WHAT YOU NEED TO DO: Search the entries for the word "Membership" and copy each line that has it.
** DATASET EXTRACT follows **
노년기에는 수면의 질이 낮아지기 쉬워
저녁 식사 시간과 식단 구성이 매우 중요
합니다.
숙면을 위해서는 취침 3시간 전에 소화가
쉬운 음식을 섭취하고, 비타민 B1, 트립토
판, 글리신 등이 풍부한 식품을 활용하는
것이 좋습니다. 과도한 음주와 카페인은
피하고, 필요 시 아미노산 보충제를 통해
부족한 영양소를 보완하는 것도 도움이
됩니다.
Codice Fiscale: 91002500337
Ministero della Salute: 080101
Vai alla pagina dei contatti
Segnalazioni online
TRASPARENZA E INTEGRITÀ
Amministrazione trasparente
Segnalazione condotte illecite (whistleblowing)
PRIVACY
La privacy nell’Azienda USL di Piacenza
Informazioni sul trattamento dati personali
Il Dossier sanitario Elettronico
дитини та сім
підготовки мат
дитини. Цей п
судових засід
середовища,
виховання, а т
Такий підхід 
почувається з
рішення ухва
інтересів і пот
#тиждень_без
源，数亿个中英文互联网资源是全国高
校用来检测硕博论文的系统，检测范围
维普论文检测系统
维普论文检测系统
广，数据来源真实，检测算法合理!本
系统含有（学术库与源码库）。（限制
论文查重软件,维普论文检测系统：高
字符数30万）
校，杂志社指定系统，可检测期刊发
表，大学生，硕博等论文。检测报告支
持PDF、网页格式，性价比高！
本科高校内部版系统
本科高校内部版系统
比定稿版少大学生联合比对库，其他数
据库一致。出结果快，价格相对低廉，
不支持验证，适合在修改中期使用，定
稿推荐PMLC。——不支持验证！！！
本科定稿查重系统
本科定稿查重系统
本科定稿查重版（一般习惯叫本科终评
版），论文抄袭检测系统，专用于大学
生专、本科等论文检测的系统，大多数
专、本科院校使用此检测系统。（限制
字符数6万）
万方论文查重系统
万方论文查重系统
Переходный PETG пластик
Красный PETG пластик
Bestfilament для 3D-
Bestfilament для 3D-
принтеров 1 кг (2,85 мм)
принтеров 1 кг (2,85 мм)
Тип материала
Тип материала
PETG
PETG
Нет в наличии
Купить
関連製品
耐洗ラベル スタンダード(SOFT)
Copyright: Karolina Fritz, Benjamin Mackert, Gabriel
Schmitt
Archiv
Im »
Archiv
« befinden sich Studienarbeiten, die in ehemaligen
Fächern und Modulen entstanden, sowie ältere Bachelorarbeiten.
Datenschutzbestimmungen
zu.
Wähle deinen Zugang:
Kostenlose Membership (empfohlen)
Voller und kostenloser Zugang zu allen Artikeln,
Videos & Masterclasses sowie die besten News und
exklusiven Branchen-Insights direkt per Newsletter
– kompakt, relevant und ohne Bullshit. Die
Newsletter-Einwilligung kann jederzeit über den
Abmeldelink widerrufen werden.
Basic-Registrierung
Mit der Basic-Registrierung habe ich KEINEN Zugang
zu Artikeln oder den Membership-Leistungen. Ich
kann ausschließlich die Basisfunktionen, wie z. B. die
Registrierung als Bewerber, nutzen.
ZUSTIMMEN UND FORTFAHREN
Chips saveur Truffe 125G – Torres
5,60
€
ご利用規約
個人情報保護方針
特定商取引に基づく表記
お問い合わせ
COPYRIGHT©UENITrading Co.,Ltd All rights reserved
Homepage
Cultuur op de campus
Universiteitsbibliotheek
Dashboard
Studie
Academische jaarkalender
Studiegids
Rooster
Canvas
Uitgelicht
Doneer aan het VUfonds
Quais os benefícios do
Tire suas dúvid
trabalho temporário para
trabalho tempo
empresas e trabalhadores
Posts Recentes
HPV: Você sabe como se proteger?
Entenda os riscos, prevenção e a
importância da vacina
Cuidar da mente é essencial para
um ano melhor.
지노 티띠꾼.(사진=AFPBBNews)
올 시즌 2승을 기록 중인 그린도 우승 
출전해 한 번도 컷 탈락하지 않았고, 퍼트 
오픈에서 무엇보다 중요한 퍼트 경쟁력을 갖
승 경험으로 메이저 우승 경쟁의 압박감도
** End of DATASET EXTRACT **
EXERCISE OUTPUT:
Kostenlose Membership (empfohlen)
zu Artikeln oder den Membership-Leistungen. Ich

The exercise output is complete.